Stored records ::
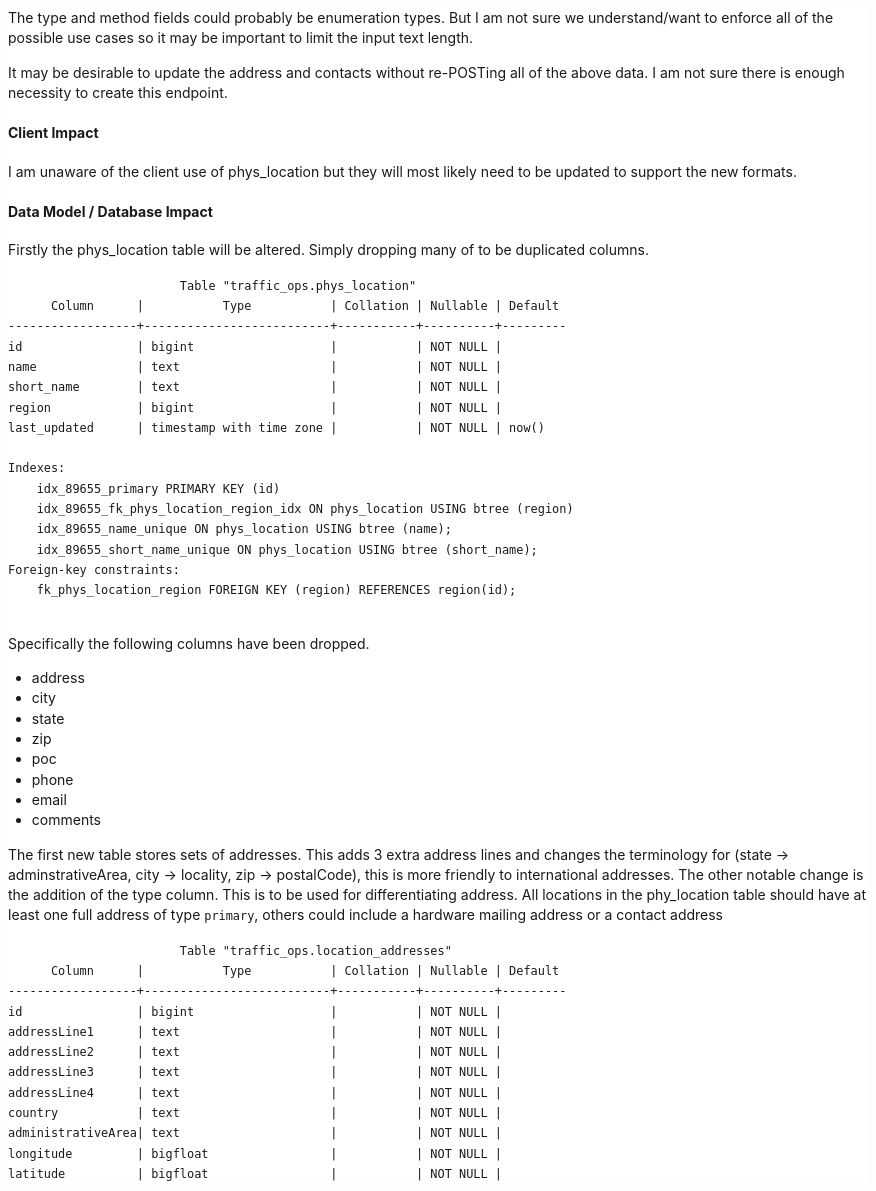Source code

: The type and method fields could probably be enumeration types. But I am not sure we understand/want to enforce all of the possible use cases so it may be important to limit the input text length. 

It may be desirable to update the address and contacts without re-POSTing all of the above data. I am not sure there is enough necessity to create this endpoint.

#### Client Impact


I am unaware of the client use of phys_location but they will most likely need to be updated to support the new formats. 

#### Data Model / Database Impact


Firstly the phys_location table will be altered. Simply dropping many of to be duplicated columns.


```
                        Table "traffic_ops.phys_location"
      Column      |           Type           | Collation | Nullable | Default
------------------+--------------------------+-----------+----------+---------
id                | bigint                   |           | NOT NULL | 
name              | text                     |           | NOT NULL |
short_name        | text                     |           | NOT NULL | 
region            | bigint                   |           | NOT NULL | 
last_updated      | timestamp with time zone |           | NOT NULL | now()

Indexes:    
	idx_89655_primary PRIMARY KEY (id)
	idx_89655_fk_phys_location_region_idx ON phys_location USING btree (region)
	idx_89655_name_unique ON phys_location USING btree (name);
	idx_89655_short_name_unique ON phys_location USING btree (short_name);
Foreign-key constraints:
	fk_phys_location_region FOREIGN KEY (region) REFERENCES region(id);
	
```

Specifically the following columns have been dropped.

* address
* city    
* state 
* zip 
* poc 
* phone 
* email
* comments

The first new table stores sets of addresses. This adds 3 extra address lines and changes the terminology for (state -> adminstrativeArea, city -> locality, zip -> postalCode), this is more friendly to international addresses. The other notable change is the addition of the type column. This is to be used for differentiating address. All locations in the phy_location table should have at least one full address of type `primary`, others could include a hardware mailing address or a contact address

```
                        Table "traffic_ops.location_addresses"
      Column      |           Type           | Collation | Nullable | Default
------------------+--------------------------+-----------+----------+---------
id                | bigint                   |           | NOT NULL | 
addressLine1      | text					 |           | NOT NULL | 
addressLine2      | text					 |           | NOT NULL | 
addressLine3      | text					 |           | NOT NULL | 
addressLine4      | text					 |           | NOT NULL | 
country           | text					 |           | NOT NULL | 
administrativeArea| text					 |           | NOT NULL | 
longitude         | bigfloat                 |           | NOT NULL | 
latitude          | bigfloat                 |           | NOT NULL | 
```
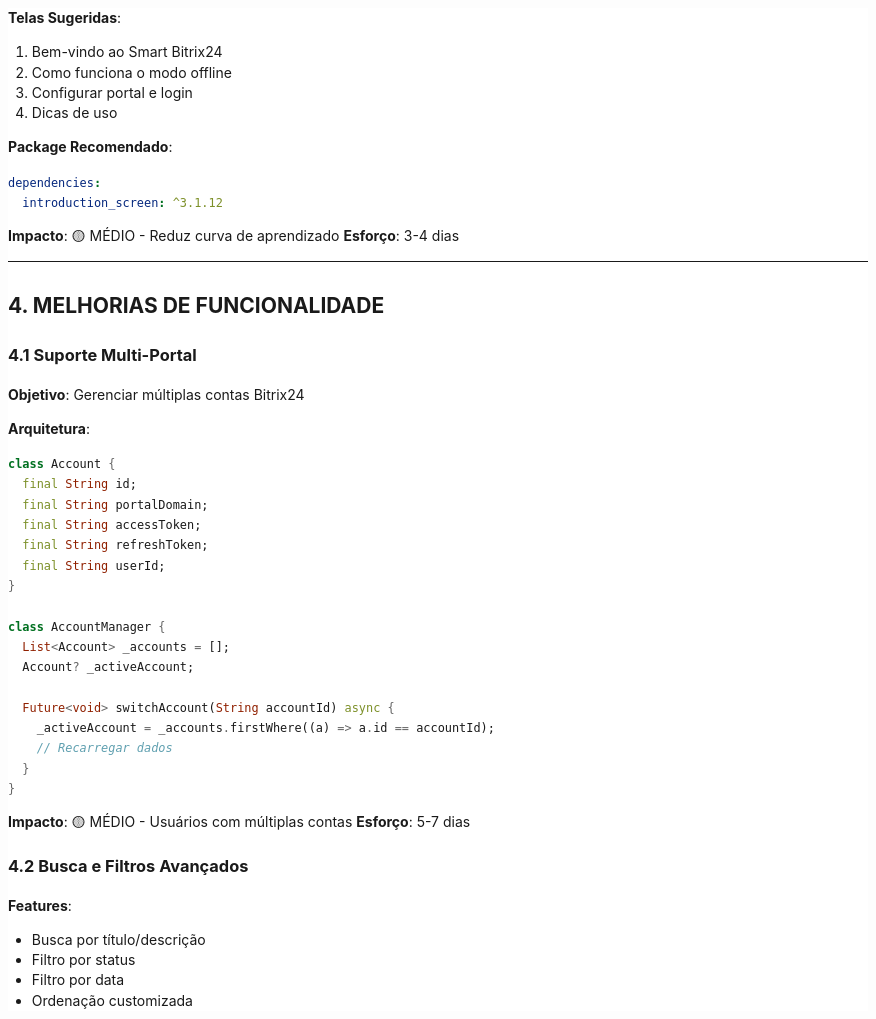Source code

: **Telas Sugeridas**:
1. Bem-vindo ao Smart Bitrix24
2. Como funciona o modo offline
3. Configurar portal e login
4. Dicas de uso

**Package Recomendado**:
```yaml
dependencies:
  introduction_screen: ^3.1.12
```

**Impacto**: 🟡 MÉDIO - Reduz curva de aprendizado
**Esforço**: 3-4 dias

---

## 4. MELHORIAS DE FUNCIONALIDADE

### 4.1 Suporte Multi-Portal

**Objetivo**: Gerenciar múltiplas contas Bitrix24

**Arquitetura**:
```dart
class Account {
  final String id;
  final String portalDomain;
  final String accessToken;
  final String refreshToken;
  final String userId;
}

class AccountManager {
  List<Account> _accounts = [];
  Account? _activeAccount;
  
  Future<void> switchAccount(String accountId) async {
    _activeAccount = _accounts.firstWhere((a) => a.id == accountId);
    // Recarregar dados
  }
}
```

**Impacto**: 🟡 MÉDIO - Usuários com múltiplas contas
**Esforço**: 5-7 dias

### 4.2 Busca e Filtros Avançados

**Features**:
- Busca por título/descrição
- Filtro por status
- Filtro por data
- Ordenação customizada

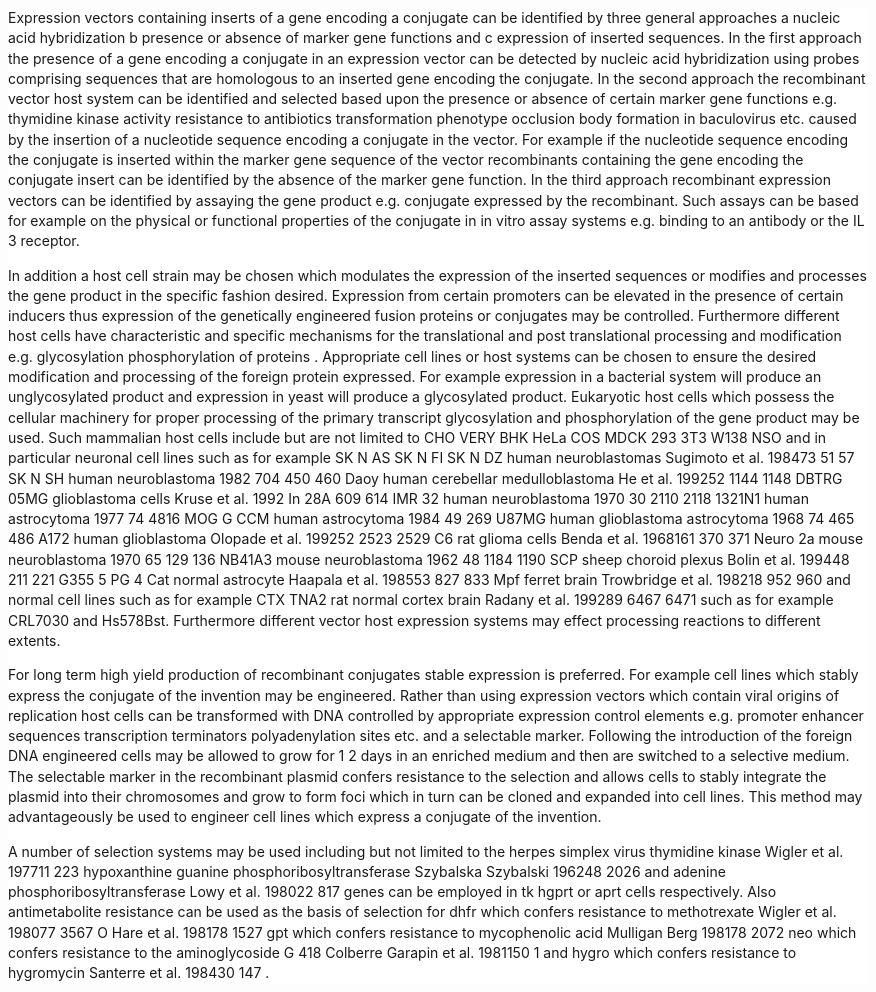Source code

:Expression vectors containing inserts of a gene encoding a conjugate can be identified by three general approaches a nucleic acid hybridization b presence or absence of marker gene functions and c expression of inserted sequences. In the first approach the presence of a gene encoding a conjugate in an expression vector can be detected by nucleic acid hybridization using probes comprising sequences that are homologous to an inserted gene encoding the conjugate. In the second approach the recombinant vector host system can be identified and selected based upon the presence or absence of certain marker gene functions e.g. thymidine kinase activity resistance to antibiotics transformation phenotype occlusion body formation in baculovirus etc. caused by the insertion of a nucleotide sequence encoding a conjugate in the vector. For example if the nucleotide sequence encoding the conjugate is inserted within the marker gene sequence of the vector recombinants containing the gene encoding the conjugate insert can be identified by the absence of the marker gene function. In the third approach recombinant expression vectors can be identified by assaying the gene product e.g. conjugate expressed by the recombinant. Such assays can be based for example on the physical or functional properties of the conjugate in in vitro assay systems e.g. binding to an antibody or the IL 3 receptor.

In addition a host cell strain may be chosen which modulates the expression of the inserted sequences or modifies and processes the gene product in the specific fashion desired. Expression from certain promoters can be elevated in the presence of certain inducers thus expression of the genetically engineered fusion proteins or conjugates may be controlled. Furthermore different host cells have characteristic and specific mechanisms for the translational and post translational processing and modification e.g. glycosylation phosphorylation of proteins . Appropriate cell lines or host systems can be chosen to ensure the desired modification and processing of the foreign protein expressed. For example expression in a bacterial system will produce an unglycosylated product and expression in yeast will produce a glycosylated product. Eukaryotic host cells which possess the cellular machinery for proper processing of the primary transcript glycosylation and phosphorylation of the gene product may be used. Such mammalian host cells include but are not limited to CHO VERY BHK HeLa COS MDCK 293 3T3 W138 NSO and in particular neuronal cell lines such as for example SK N AS SK N FI SK N DZ human neuroblastomas Sugimoto et al. 198473 51 57 SK N SH human neuroblastoma 1982 704 450 460 Daoy human cerebellar medulloblastoma He et al. 199252 1144 1148 DBTRG 05MG glioblastoma cells Kruse et al. 1992 In 28A 609 614 IMR 32 human neuroblastoma 1970 30 2110 2118 1321N1 human astrocytoma 1977 74 4816 MOG G CCM human astrocytoma 1984 49 269 U87MG human glioblastoma astrocytoma 1968 74 465 486 A172 human glioblastoma Olopade et al. 199252 2523 2529 C6 rat glioma cells Benda et al. 1968161 370 371 Neuro 2a mouse neuroblastoma 1970 65 129 136 NB41A3 mouse neuroblastoma 1962 48 1184 1190 SCP sheep choroid plexus Bolin et al. 199448 211 221 G355 5 PG 4 Cat normal astrocyte Haapala et al. 198553 827 833 Mpf ferret brain Trowbridge et al. 198218 952 960 and normal cell lines such as for example CTX TNA2 rat normal cortex brain Radany et al. 199289 6467 6471 such as for example CRL7030 and Hs578Bst. Furthermore different vector host expression systems may effect processing reactions to different extents.

For long term high yield production of recombinant conjugates stable expression is preferred. For example cell lines which stably express the conjugate of the invention may be engineered. Rather than using expression vectors which contain viral origins of replication host cells can be transformed with DNA controlled by appropriate expression control elements e.g. promoter enhancer sequences transcription terminators polyadenylation sites etc. and a selectable marker. Following the introduction of the foreign DNA engineered cells may be allowed to grow for 1 2 days in an enriched medium and then are switched to a selective medium. The selectable marker in the recombinant plasmid confers resistance to the selection and allows cells to stably integrate the plasmid into their chromosomes and grow to form foci which in turn can be cloned and expanded into cell lines. This method may advantageously be used to engineer cell lines which express a conjugate of the invention.

A number of selection systems may be used including but not limited to the herpes simplex virus thymidine kinase Wigler et al. 197711 223 hypoxanthine guanine phosphoribosyltransferase Szybalska Szybalski 196248 2026 and adenine phosphoribosyltransferase Lowy et al. 198022 817 genes can be employed in tk hgprt or aprt cells respectively. Also antimetabolite resistance can be used as the basis of selection for dhfr which confers resistance to methotrexate Wigler et al. 198077 3567 O Hare et al. 198178 1527 gpt which confers resistance to mycophenolic acid Mulligan Berg 198178 2072 neo which confers resistance to the aminoglycoside G 418 Colberre Garapin et al. 1981150 1 and hygro which confers resistance to hygromycin Santerre et al. 198430 147 .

TO DO ::
Count all lines of the data that include "region". The answer is the number alone.

RESULT OF THIS EXERCISE ::
3